A preparação
Há muitos cursos de preparação: para o parto, para exames, para admissões a carreiras diversas.
António Costa Silva, ministro da Economia que se arrisca a ficar na memória sobretudo pelas piadas involuntárias, detectou outra necessidade: cursos de preparação para empresas com lucros excessivos.
Disse o ministro em entrevista recente: «as empresas não estão preparadas para a taxa sobre lucros excessivos.» E acrescenta: «nós temos que ter muito cuidado com aquilo que fazemos na mecânica e na relojoaria da economia porque, se mexermos excessivamente, de um lado arriscamos amanhã termos operadores em colapso e do outro lado os consumidores sem serem abastecidos.»
Claro que na «mecânica e na relojoaria da economia» dos trabalhadores e das pequenas empresas se pode mexer à vontade, porque têm imensa preparação, resiliência, criatividade, adaptabilidade e outras virtudes que os gestores dos grandes grupos económicos gabam mas pelos vistos não têm. Todos nos lembramos do banqueiro Ulrich nos anos do pacto de agressão que à pergunta sobre se o País aguentava mais austeridade respondeu «ai aguenta, aguenta».
O ponto de partida de Ulrich e de Costa Silva é o mesmo: os trabalhadores, os reformados, as pequenas empresas estão preparados e aguentam o que vier, porque estão habituados. Os pobres vivem com pouco, como se sabe. Já as grandes empresas coitaditas, precisam de protecção e estímulo, mesmo que tenham os tais lucros excessivos. O melhor é não as contrariar demasiado porque das duas, uma: ou colapsam, ou deixam de abastecer os consumidores. E sendo assim mais vale deixar estar como está.

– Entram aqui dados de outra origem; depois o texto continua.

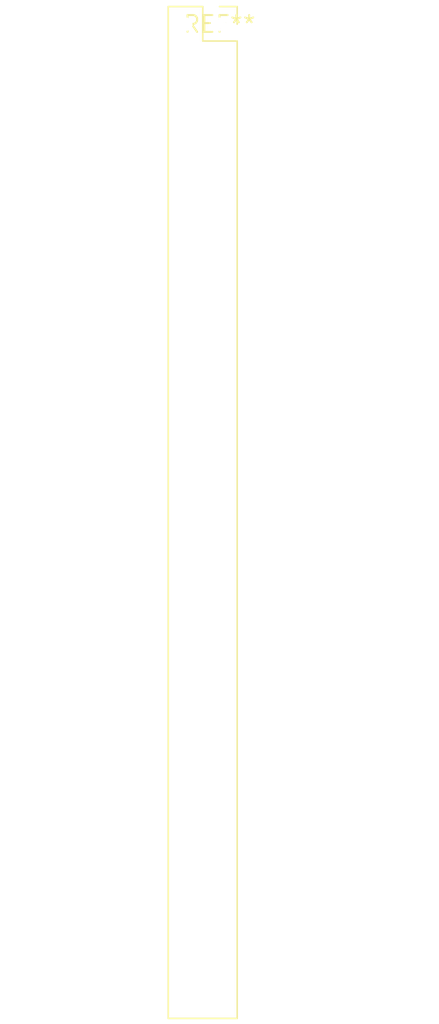
<source format=kicad_pcb>
(kicad_pcb (version 20240108) (generator pcbnew)

  (general
    (thickness 1.6)
  )

  (paper "A4")
  (layers
    (0 "F.Cu" signal)
    (31 "B.Cu" signal)
    (32 "B.Adhes" user "B.Adhesive")
    (33 "F.Adhes" user "F.Adhesive")
    (34 "B.Paste" user)
    (35 "F.Paste" user)
    (36 "B.SilkS" user "B.Silkscreen")
    (37 "F.SilkS" user "F.Silkscreen")
    (38 "B.Mask" user)
    (39 "F.Mask" user)
    (40 "Dwgs.User" user "User.Drawings")
    (41 "Cmts.User" user "User.Comments")
    (42 "Eco1.User" user "User.Eco1")
    (43 "Eco2.User" user "User.Eco2")
    (44 "Edge.Cuts" user)
    (45 "Margin" user)
    (46 "B.CrtYd" user "B.Courtyard")
    (47 "F.CrtYd" user "F.Courtyard")
    (48 "B.Fab" user)
    (49 "F.Fab" user)
    (50 "User.1" user)
    (51 "User.2" user)
    (52 "User.3" user)
    (53 "User.4" user)
    (54 "User.5" user)
    (55 "User.6" user)
    (56 "User.7" user)
    (57 "User.8" user)
    (58 "User.9" user)
  )

  (setup
    (pad_to_mask_clearance 0)
    (pcbplotparams
      (layerselection 0x00010fc_ffffffff)
      (plot_on_all_layers_selection 0x0000000_00000000)
      (disableapertmacros false)
      (usegerberextensions false)
      (usegerberattributes false)
      (usegerberadvancedattributes false)
      (creategerberjobfile false)
      (dashed_line_dash_ratio 12.000000)
      (dashed_line_gap_ratio 3.000000)
      (svgprecision 4)
      (plotframeref false)
      (viasonmask false)
      (mode 1)
      (useauxorigin false)
      (hpglpennumber 1)
      (hpglpenspeed 20)
      (hpglpendiameter 15.000000)
      (dxfpolygonmode false)
      (dxfimperialunits false)
      (dxfusepcbnewfont false)
      (psnegative false)
      (psa4output false)
      (plotreference false)
      (plotvalue false)
      (plotinvisibletext false)
      (sketchpadsonfab false)
      (subtractmaskfromsilk false)
      (outputformat 1)
      (mirror false)
      (drillshape 1)
      (scaleselection 1)
      (outputdirectory "")
    )
  )

  (net 0 "")

  (footprint "PinSocket_2x30_P2.54mm_Vertical" (layer "F.Cu") (at 0 0))

)

</source>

Já se viu este filme muita vez. Os lucros destas empresas são construídos pelo aumento da exploração e pela especulação. Bem pode o ministro referir-se a eles como resultado de uma «mecânica e relojoaria», que já são muitos os que perceberam que é nestes lucros que está o salário que não sobe, a pensão que afinal fica a meio, a fruta que não se compra, a ventoinha ou o aquecedor que não se ligam, a renda ou a prestação que se atrasam, o passeio com os miúdos que fica para melhores dias. E são cada vez mais o que se indignam, protestam e lutam.